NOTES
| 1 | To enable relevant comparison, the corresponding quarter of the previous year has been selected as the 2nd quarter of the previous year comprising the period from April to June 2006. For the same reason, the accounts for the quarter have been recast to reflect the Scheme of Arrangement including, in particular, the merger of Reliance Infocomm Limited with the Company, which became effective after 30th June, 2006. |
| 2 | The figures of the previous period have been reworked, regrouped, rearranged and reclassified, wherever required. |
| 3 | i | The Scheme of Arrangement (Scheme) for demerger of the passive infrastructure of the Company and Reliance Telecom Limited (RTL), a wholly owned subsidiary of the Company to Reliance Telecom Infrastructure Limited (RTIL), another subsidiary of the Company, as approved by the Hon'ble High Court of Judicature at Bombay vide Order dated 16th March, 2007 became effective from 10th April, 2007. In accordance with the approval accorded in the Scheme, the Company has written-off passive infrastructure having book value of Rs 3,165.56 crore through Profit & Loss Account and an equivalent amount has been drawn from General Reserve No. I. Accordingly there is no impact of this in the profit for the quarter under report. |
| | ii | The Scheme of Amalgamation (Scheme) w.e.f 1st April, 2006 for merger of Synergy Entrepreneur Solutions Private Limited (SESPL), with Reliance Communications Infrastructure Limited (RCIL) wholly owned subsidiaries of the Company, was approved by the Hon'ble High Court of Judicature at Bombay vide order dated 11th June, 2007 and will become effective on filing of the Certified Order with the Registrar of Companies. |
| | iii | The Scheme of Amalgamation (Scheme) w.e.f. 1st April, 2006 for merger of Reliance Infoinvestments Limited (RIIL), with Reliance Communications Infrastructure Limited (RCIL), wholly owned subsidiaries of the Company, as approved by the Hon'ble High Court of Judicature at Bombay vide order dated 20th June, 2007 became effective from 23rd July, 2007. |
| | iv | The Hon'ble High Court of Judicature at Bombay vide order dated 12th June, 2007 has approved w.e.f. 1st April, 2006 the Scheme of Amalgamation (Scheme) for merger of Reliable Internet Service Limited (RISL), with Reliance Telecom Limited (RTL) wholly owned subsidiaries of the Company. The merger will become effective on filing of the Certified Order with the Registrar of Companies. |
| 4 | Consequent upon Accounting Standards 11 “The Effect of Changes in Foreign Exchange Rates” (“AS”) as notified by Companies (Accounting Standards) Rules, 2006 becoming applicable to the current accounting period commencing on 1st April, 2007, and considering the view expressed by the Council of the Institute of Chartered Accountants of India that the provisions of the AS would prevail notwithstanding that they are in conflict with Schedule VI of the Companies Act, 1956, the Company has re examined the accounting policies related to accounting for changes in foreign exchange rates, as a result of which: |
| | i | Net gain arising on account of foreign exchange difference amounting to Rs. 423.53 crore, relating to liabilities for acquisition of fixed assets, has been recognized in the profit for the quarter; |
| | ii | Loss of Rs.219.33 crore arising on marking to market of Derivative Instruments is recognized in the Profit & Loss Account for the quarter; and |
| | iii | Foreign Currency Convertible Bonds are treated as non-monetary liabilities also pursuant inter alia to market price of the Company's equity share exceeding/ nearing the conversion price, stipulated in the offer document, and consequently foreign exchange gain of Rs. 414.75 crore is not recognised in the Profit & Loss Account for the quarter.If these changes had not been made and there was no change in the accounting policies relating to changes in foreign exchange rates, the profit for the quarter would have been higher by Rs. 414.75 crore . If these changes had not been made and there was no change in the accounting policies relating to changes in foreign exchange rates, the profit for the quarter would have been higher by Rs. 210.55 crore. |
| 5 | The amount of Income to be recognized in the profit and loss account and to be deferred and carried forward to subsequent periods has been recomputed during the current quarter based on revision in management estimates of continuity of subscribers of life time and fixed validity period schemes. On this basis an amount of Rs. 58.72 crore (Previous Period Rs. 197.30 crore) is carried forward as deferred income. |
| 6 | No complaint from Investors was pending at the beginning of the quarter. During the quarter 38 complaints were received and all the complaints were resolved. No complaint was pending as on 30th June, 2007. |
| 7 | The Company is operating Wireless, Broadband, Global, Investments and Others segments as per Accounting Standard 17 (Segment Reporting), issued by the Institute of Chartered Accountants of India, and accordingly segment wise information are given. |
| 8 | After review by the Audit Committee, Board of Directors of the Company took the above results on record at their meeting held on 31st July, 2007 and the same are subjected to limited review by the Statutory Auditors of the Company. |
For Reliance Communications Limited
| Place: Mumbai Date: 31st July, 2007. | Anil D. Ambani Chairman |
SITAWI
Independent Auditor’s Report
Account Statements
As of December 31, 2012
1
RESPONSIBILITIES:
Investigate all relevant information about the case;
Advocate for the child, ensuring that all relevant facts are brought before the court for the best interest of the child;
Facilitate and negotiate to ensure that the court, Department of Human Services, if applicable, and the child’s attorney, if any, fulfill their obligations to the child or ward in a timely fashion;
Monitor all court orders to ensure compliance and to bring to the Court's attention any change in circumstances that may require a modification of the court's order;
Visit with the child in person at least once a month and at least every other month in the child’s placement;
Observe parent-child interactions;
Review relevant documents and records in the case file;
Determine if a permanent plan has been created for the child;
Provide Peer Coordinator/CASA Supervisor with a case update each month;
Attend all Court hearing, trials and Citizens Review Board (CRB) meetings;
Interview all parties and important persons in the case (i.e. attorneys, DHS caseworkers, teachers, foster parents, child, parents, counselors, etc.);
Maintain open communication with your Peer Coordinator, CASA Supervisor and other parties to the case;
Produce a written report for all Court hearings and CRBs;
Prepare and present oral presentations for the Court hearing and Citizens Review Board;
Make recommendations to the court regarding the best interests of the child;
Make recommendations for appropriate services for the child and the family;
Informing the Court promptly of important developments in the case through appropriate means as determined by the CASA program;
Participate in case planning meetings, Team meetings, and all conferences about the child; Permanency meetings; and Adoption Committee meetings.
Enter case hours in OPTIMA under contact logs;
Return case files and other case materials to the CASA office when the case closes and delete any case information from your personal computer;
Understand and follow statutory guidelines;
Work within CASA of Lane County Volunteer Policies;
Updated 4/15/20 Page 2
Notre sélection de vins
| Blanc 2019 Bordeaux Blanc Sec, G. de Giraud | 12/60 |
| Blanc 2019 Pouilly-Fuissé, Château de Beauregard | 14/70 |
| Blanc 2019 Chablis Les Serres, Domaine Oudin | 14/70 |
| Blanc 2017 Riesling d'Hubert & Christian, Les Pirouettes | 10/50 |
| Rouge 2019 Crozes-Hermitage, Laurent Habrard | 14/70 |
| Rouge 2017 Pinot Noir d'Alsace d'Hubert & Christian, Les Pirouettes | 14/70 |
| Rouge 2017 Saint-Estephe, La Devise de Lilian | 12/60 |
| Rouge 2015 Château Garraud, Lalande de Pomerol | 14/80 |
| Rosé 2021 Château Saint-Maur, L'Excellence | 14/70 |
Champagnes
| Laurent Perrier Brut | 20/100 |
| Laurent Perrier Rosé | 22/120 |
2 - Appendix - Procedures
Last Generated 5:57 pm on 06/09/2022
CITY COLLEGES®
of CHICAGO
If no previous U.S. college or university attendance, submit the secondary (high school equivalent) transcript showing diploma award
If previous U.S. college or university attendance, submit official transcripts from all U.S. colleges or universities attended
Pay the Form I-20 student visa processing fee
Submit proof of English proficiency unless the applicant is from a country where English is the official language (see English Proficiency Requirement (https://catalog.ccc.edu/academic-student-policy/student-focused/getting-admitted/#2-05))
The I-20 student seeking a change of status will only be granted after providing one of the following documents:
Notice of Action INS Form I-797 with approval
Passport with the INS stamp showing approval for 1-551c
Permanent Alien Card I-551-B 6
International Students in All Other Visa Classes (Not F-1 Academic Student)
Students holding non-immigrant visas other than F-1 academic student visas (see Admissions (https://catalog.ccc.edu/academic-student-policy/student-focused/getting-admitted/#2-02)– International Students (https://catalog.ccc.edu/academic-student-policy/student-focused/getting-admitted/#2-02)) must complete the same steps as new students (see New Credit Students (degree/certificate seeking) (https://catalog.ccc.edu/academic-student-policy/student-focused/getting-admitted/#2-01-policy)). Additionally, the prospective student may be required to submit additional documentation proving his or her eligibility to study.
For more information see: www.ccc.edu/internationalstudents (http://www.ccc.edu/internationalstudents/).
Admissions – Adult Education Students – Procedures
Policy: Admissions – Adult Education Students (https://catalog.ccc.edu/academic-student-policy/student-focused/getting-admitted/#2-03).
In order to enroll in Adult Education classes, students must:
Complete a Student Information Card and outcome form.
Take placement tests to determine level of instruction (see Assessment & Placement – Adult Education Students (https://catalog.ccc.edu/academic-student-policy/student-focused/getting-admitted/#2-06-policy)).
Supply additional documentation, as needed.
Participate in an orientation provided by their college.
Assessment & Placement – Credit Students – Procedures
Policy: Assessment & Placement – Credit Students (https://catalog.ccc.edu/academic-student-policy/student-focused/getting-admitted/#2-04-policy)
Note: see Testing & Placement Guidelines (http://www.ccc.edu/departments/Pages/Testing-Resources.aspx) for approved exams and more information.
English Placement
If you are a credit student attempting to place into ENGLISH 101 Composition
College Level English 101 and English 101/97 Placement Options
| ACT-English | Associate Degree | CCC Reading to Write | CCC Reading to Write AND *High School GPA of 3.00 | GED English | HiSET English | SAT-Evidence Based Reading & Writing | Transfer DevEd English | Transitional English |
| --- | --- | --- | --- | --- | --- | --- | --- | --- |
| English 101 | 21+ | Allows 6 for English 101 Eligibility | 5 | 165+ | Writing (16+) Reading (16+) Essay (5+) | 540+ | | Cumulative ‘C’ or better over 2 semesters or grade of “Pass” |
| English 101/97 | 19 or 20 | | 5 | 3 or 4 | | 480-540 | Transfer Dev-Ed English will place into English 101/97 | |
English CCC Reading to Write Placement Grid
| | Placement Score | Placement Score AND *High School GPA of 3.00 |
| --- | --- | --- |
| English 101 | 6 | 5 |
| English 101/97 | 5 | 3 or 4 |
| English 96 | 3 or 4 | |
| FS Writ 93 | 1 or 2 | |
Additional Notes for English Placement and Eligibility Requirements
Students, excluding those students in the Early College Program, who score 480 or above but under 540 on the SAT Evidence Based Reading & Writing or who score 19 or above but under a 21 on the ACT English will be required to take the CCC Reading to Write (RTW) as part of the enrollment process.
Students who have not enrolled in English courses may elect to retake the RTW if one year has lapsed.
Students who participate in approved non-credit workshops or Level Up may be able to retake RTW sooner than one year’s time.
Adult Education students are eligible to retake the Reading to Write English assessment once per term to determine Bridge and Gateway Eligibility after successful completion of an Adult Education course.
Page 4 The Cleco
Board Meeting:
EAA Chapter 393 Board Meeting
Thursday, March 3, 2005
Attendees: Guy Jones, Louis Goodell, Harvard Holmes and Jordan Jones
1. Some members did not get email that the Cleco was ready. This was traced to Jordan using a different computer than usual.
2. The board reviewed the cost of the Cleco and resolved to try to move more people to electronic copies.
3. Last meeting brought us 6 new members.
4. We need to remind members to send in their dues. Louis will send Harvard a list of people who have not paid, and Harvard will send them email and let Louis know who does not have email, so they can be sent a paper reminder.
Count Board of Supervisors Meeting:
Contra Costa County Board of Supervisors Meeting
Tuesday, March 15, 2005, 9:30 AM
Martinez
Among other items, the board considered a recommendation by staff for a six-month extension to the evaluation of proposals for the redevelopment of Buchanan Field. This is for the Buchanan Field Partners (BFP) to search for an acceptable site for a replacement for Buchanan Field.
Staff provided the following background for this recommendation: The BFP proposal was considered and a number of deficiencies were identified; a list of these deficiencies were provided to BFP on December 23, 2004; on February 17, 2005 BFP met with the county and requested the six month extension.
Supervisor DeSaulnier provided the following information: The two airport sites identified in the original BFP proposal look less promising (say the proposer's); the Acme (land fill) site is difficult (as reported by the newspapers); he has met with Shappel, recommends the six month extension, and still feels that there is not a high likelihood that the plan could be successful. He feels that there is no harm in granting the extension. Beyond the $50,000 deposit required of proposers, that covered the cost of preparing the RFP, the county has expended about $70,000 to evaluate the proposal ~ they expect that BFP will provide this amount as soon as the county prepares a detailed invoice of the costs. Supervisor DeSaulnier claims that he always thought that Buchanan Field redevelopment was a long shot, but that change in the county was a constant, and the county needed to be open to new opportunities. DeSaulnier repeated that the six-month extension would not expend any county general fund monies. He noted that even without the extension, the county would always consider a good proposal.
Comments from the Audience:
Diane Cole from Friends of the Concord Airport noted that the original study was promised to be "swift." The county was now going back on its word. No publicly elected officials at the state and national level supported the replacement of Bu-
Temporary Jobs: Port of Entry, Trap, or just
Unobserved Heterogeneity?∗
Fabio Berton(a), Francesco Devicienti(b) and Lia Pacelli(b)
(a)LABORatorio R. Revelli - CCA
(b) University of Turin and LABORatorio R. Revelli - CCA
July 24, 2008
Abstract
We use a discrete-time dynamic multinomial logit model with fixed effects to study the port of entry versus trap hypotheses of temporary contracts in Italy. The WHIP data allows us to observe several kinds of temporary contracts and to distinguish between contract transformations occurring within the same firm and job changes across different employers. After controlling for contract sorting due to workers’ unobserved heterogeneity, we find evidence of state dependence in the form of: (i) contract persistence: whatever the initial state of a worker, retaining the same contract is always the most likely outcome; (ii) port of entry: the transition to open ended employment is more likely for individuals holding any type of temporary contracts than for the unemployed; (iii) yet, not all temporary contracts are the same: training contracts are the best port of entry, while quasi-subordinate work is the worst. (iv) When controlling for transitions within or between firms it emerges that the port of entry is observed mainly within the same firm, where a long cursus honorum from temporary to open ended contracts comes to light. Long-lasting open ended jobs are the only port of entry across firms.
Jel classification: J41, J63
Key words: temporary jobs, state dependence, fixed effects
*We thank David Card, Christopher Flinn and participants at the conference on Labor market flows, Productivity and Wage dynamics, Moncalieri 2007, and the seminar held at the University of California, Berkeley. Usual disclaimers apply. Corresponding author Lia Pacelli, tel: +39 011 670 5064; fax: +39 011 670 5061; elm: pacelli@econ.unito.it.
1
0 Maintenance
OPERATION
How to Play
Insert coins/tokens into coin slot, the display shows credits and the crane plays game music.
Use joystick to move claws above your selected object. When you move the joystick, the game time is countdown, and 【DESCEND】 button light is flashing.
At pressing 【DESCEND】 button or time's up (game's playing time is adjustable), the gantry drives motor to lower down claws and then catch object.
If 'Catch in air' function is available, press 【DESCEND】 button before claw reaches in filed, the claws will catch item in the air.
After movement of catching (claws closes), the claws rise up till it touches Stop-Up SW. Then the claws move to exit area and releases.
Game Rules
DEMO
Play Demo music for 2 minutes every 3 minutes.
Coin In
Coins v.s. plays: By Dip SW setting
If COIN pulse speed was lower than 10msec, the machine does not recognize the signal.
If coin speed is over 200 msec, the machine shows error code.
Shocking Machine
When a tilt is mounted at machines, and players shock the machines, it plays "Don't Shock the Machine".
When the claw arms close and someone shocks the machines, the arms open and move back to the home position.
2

§ What you are asked to do
For the listing above, print only the lines starting at the line containing "2. The board" and ending at the line containing "Staff provided the", exactly, both included.

§ Written response
2. The board reviewed the cost of the Cleco and resolved to try to move more people to electronic copies.
3. Last meeting brought us 6 new members.
4. We need to remind members to send in their dues. Louis will send Harvard a list of people who have not paid, and Harvard will send them email and let Louis know who does not have email, so they can be sent a paper reminder.
Count Board of Supervisors Meeting:
Contra Costa County Board of Supervisors Meeting
Tuesday, March 15, 2005, 9:30 AM
Martinez
Among other items, the board considered a recommendation by staff for a six-month extension to the evaluation of proposals for the redevelopment of Buchanan Field. This is for the Buchanan Field Partners (BFP) to search for an acceptable site for a replacement for Buchanan Field.
Staff provided the following background for this recommendation: The BFP proposal was considered and a number of deficiencies were identified; a list of these deficiencies were provided to BFP on December 23, 2004; on February 17, 2005 BFP met with the county and requested the six month extension.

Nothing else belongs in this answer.